I worked at Google from 2014-2018. I'm extremely skeptical of these numbers.

Based on my experience working on three different teams and sending changelists to many other teams outside my own, I'd expect something more like 3-4 hours for small changes (<50 LOC) and 1-2 days for large changelists (500+ LOC).

Google has so many automated changelists that I'm wondering if that skewed their numbers. Like if someone just clicks through 10 auto-generated CLs and approves them all, did that count for a bunch of near-instant review cycles?

That said, I was a big fan of Google's code review process. I know people complained about the unnecessary level of process and the hassle of getting readability, but I found it all a great way to spread knowledge across teammates and improve programming skills.


I think pocket reviewers probably account for the generally short time. In my day-to-day I usually did not send changes to people who weren’t already primed to receive them and sitting right next to me, so I could turn around and say “I sent you the thing” and they’d review it straight away because we were working towards the same goal anyway, and in some cases had already pair-designed or pair-coded the thing so the review was already a formality.


Caution though: this can lead to blind spots. I witnessed a critical bug become exacerbated by the first fix because the developer and reviewer had essentially co-wrote the solution, so the sign-off was essentially a rubber stamp.
━━━━
→ **TASK REQUIREMENTS**:
1 - From the code review comments, return the stretch from "I think pocket" through "a rubber stamp." word for word.
2 - Answer these questions from the code review comments:
(a) During which years did the commenter work at Google?
(b) How long does the commenter expect review of large changelists (500+ LOC) to take?
(c) What became exacerbated by the first fix?
3 - Summarize the code review comments in two sentences.

→ **GIVEN INFORMATION**:
━━━━
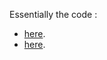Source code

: Essentially the code :
- [here](https://github.com/MGYBY/Basilisk_practice/blob/main/power-law/vof/frontRunner/improvedCodes/rw.c).
- [here](https://github.com/MGYBY/Basilisk_practice/blob/main/power-law/vof/frontRunner/laminar_sheet_flow/dimensionless_formulation/rw.c).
━━━━
→ **OUTPUTS IN ORDER**:
1 -
I think pocket reviewers probably account for the generally short time. In my day-to-day I usually did not send changes to people who weren’t already primed to receive them and sitting right next to me, so I could turn around and say “I sent you the thing” and they’d review it straight away because we were working towards the same goal anyway, and in some cases had already pair-designed or pair-coded the thing so the review was already a formality.


Caution though: this can lead to blind spots. I witnessed a critical bug become exacerbated by the first fix because the developer and reviewer had essentially co-wrote the solution, so the sign-off was essentially a rubber stamp.

2 -
(a) From 2014 to 2018.
(b) 1-2 days.
(c) A critical bug.

3 - Someone who worked at Google from 2014 to 2018 doubts the reported review times and would expect 3-4 hours for small changes and 1-2 days for large ones. The comments suggest that automated changelists or nearby "pocket reviewers" may explain the short times, while praising the process for spreading knowledge and warning that co-written fixes can turn review into a rubber stamp.